Lake Farmpark’s Corn and Pumpkin Fest returns (photos)

KIRTLAND, Ohio – Lake Metroparks Farmpark does not raise enough crops to affect commodity prices, but it raises awareness every day.

This weekend and next mark the annual Corn and Pumpkin Festival, 9 a.m. to 5 p.m. Oct. 7, 13 and 14.

The rain stopped as if on cue Saturday morning as Farmpark opened. Attendance built throughout the day despite occasional sprinkles, but rain doesn’t much matter  because many festival activities are sheltered by tents or buildings.

Seasonally apt things were featured, including made-on-site pumpkin-and-sweet-potato soup, popcorn and apple smoothies. Some pumpkins were for sale, while others did double duty as bowling balls and gourds became the game pieces for tic-tac-toe.

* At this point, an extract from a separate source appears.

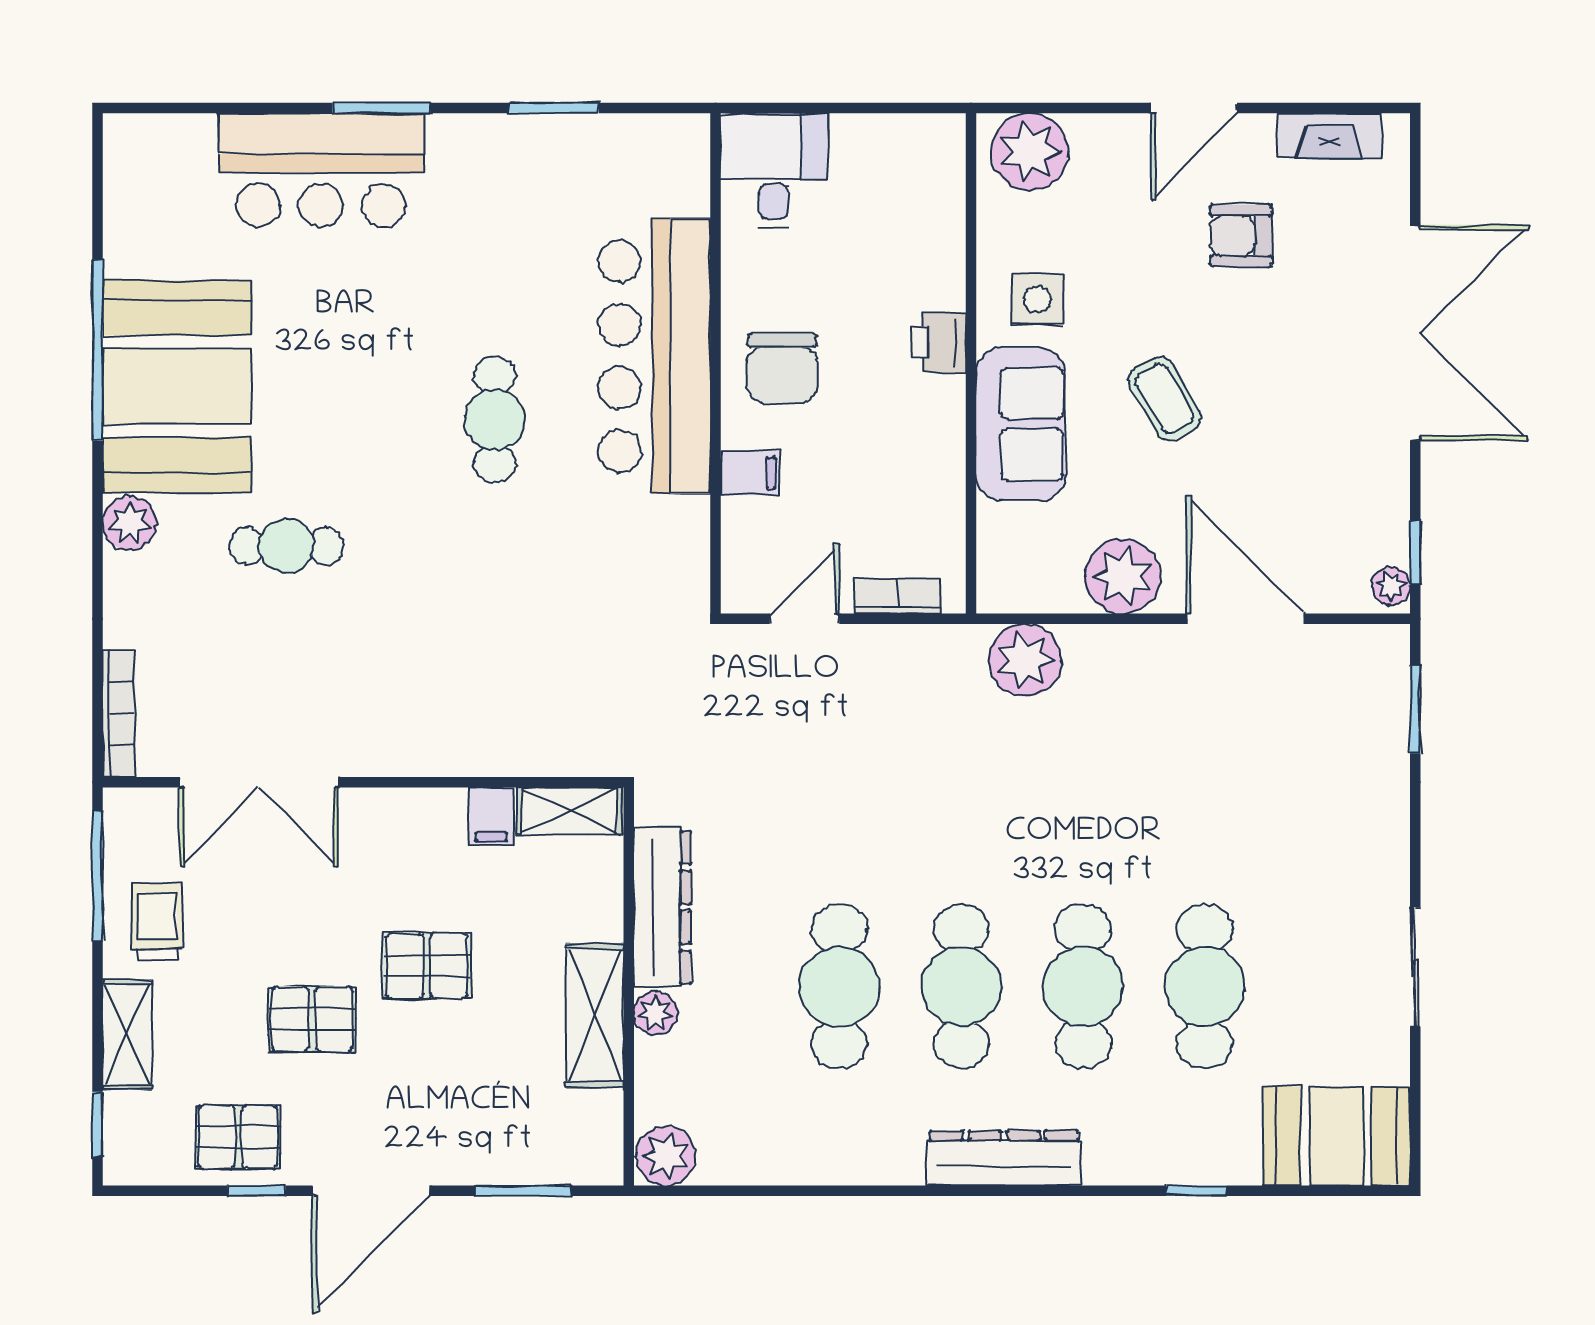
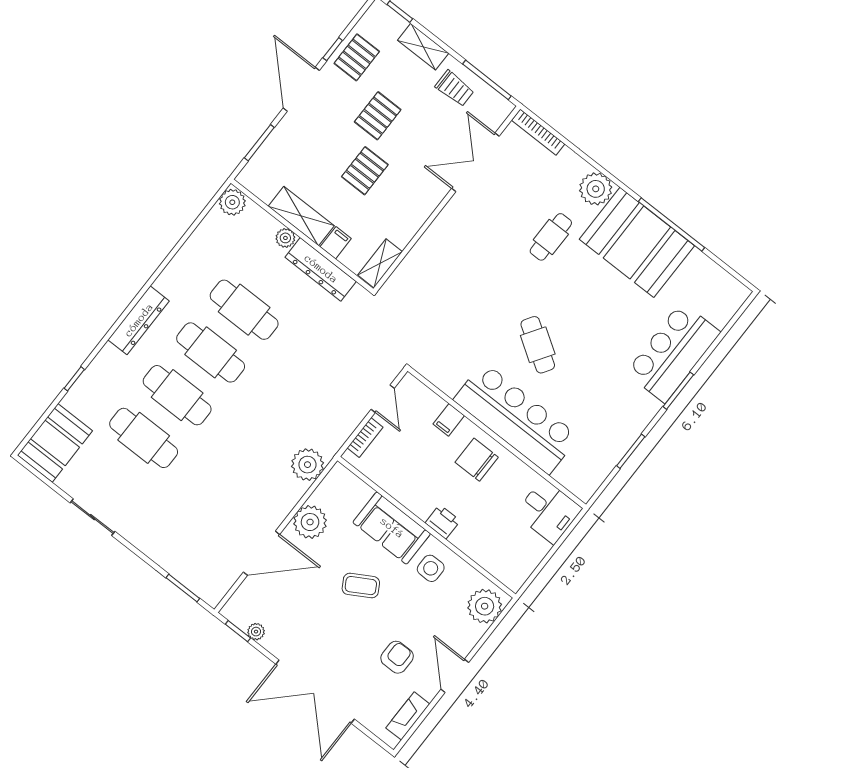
cafe table: (495, 420) -> (538, 345), turned 33
plant: (130, 523) -> (596, 189), width x1.36, depth x1.36
plant: (1391, 586) -> (256, 632), moved
filing cabinet: (491, 817) -> (336, 243), moved, turned 90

The 235-acre facility that joined the park system around 1990 had activities and demonstrations all over the grounds Saturday, including a border-collie demonstration, a chance to see farm animals of every size and shape, and demonstrations of milking by hand and machine.

Some of the featured events were whimsical but all activities remain focused on one goal. Andy McCoy, event manager at the Farmpark, said “our mission is to teach people where their food came from.”

He said the staff still talks about the time a child saw a milking demonstration in the dairy parlor and said, “I thought milk came from the grocery store.”

McCoy said the park also reminds people of how important agriculture has been to Lake County from its inception to this very day.

Farmpark administrator Lee Homyock said some form of harvest festival has been at the Farmpark since it began.

Before Lake Metroparks bought the land, the previous owners bred Arabian horses.

Horses are still in evidence, with everything from ultra-small specimens to a team of giant Percheron draft horses.

Internal-combustion power gets its due as well. One of the first sights when people enter the Visitor’s Center is a Ford Model 9 tractor. Red-and-gray Ford tractors powered thousands of American farms until the automaker got out of the tractor business around 1990.

There are also older tractors, some still operable, as well as old farm equipment, such as an antiquated combine and a corn binder.

Lake County residents get into the park for free on the first Sunday and third Tuesday of every month, which includes the Corn and Pumpkin festival on Sunday, Oct. 7. Regular admission ranges from $6 (ages 2-11) to $8 (age 60 and over).

The Haunted Hayride begins Friday, but already sold out in four hours, according to McCoy.

The Farmpark is at 8800 Euclid Chardon Road in Kirtland.

The Colors of Fall Open House at Penitentiary Glen Reservation is free on Sunday October 7 from noon to 4 p.m. People can hike or ride the miniature steam trains to experience the season and there will also be a presentation on how animals prepare for the onset of cold weather. Penitentiary Glen is at 8668 Kirtland Chardon Road (Route 6), Kirtland.